# New Poster To Forum



## rebster60 (Mar 12, 2012)

Hello

First post, so be gentle with me 

I am not a collector of watch's, but have this time piece and would like to find out a bit more about it. I will probably sell it if it is worth getting repaired.

The problem is apart from the broken glass, it is not ticking and can not be wound up.

I have no idea of its worth and fully appreciate that this forum is not an evaluation site.

Any help greatly appreciated.

Regards.

Dave.

I know its an Omega

Case number is 5857220

Number on the moving bits 5027566 also has omega on it.

The dial has BB547 30 hour non luminous MK V


----------



## davidcxn (Nov 4, 2010)

Hi, am no expert but think that you have quite a special watch.

The movement serial number dates from 1916 to 1923. I think your watch was made and issued in the Great War. The MK V or Mark 5 was I think a Royal Flying Corps (the name used prior to RAF) aircraft cockpit watch. The case may be nickel with a snap on back and front.

The markings (engraving) on the back of the case are military, the "A" for Aviation and the arrow for the war department.

It should have a 15 jewel movement, calibre 19T1.

Using any of the above details on Google will give far more information on your watch. It is special both for its military use as well as being an Omega.

If it was possible it would fully merit being restored. I definitely would if mine. Hope the information is helpful and accurate.

Regards

David


----------



## rebster60 (Mar 12, 2012)

Hi David

Thanks for replying to my post. I will definitely look in to getting it restored, but it would depend on the cost. I did not mention in my first post as to why I would sell it. Its not for greed, I have been unemployed now for 6 yrs due to a neck injury and money is very tight. It may turn out I can not afford the restore and it would just have to stay with me as it is.

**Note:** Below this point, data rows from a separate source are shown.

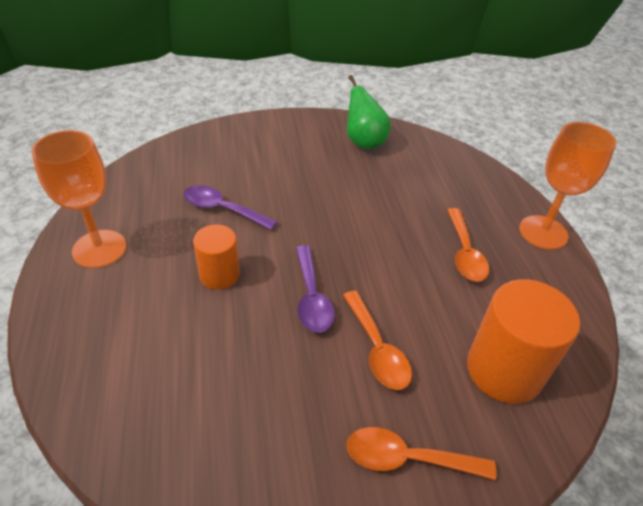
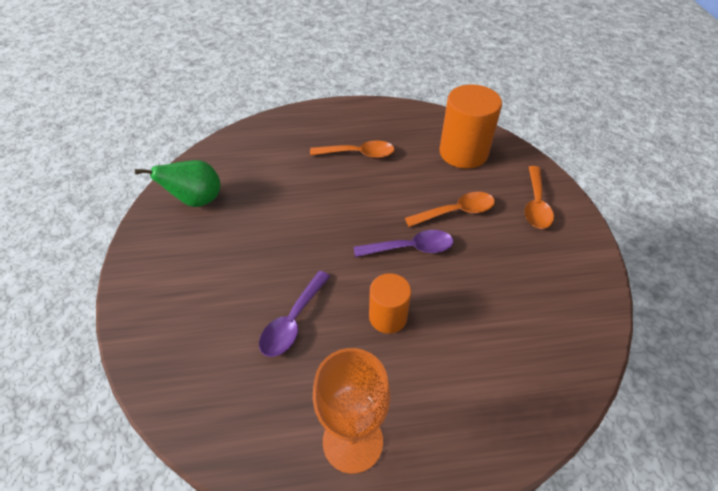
camera: 85 degrees left, 5 degrees up
(543, 232) = (337, 111): orange goblet -> none

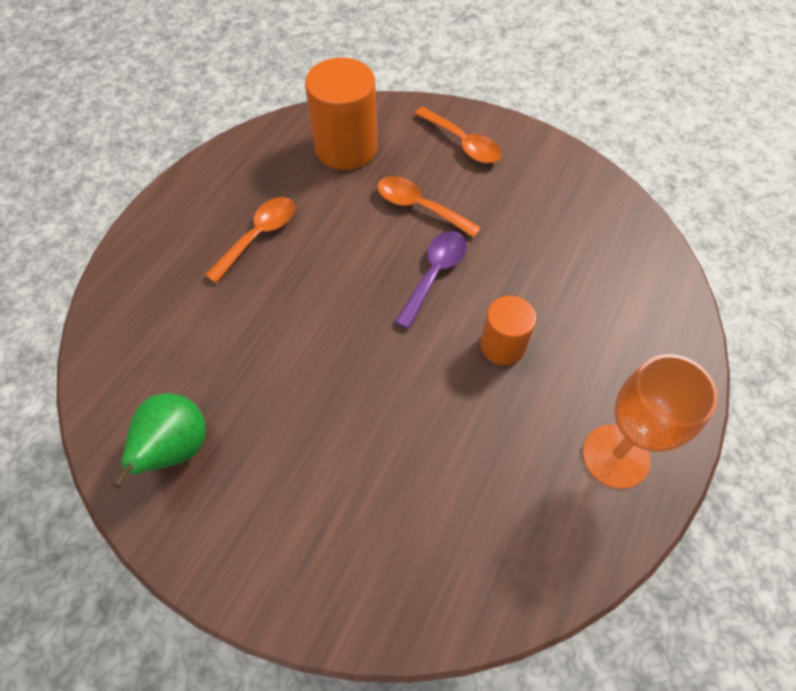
camera: 55 degrees left, 10 degrees up
(293, 321) = (447, 435): purple spoon -> none
(456, 212) = (419, 207): orange spoon -> orange spoon turned 75 degrees counterclockwise

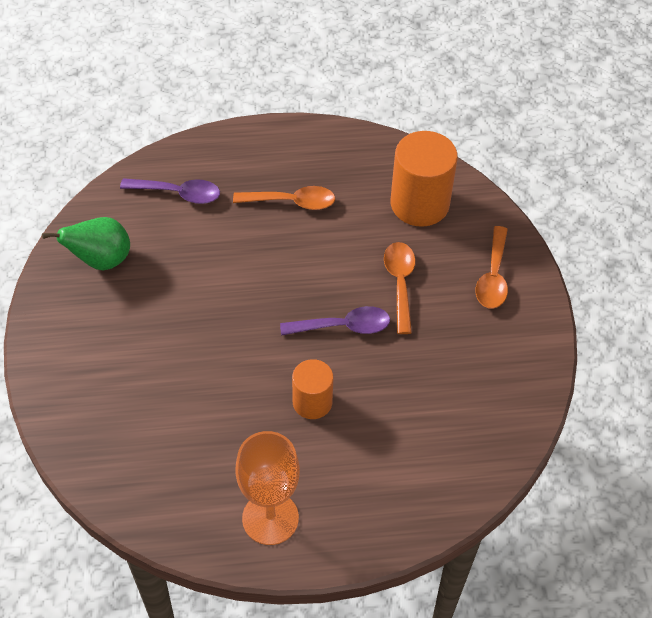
camera: 55 degrees right, 5 degrees down
(157, 325) = (178, 193): none -> purple spoon

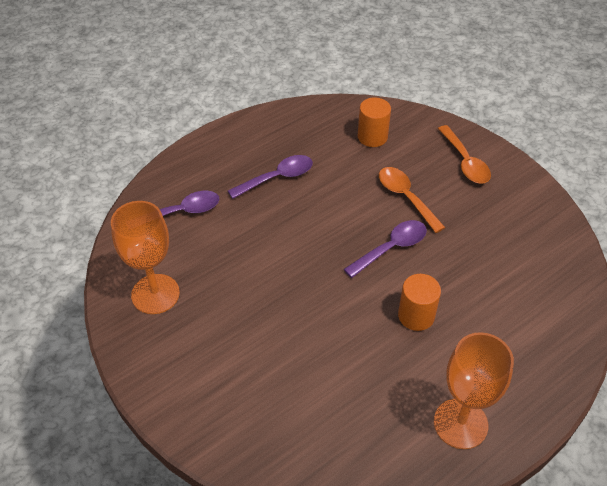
camera: 30 degrees left, 5 degrees down
(101, 260) = (155, 294): green pear -> orange goblet
(292, 202) = (277, 177): orange spoon -> purple spoon
(419, 204) = (372, 137): orange cylinder -> orange cylinder, size x0.60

I have just started looking around the internet, and it is quite interesting about the watch 

Any idea of a ball park figure that a restoration would likely be ??.

Regards

Dave


----------



## davidcxn (Nov 4, 2010)

Hi Dave,

The watch would really need to be examined by a watch restorer. There could be a range of problems and the cost would be based on the time involved in repairing it along with any replacement parts needed. It may be possible to sell the watch "as is" and let the buyer take on the responsibility for its restoration.

I am sorry about your circumstances at the moment and the resulting financial "restraints". I can also relate to them as health issues (chronic back pain) ended 30 years of employment for me in 2010. It isn't easy and is unfair whatever stage you are at in life.

I hope that things improve for you soon.

Kind regards

David


----------



## Justin28 (Mar 27, 2012)

I am a huge fan of pocket watches and have quite a few. Even though the screen is cracked, it looks really nice and you are very lucky to have it.


----------



## rebster60 (Mar 12, 2012)

Justin28 said:


> I am a huge fan of pocket watches and have quite a few. Even though the screen is cracked, it looks really nice and you are very lucky to have it.


Hi Justin28

Thank you you for admiring my watch, I am still trying to find out more about it, if you are interested maybe we could swap emails and try to find out more together ?

mine is : [email protected]

Sure would be good to find out more.

Regards

Dave


----------



## Thomasr (Oct 11, 2011)

I think theres a slight scratch on the glass of that watch i've circled it


----------



## rebster60 (Mar 12, 2012)

Thanks for that. I'm glad that is all I have to worry about to get it restored


----------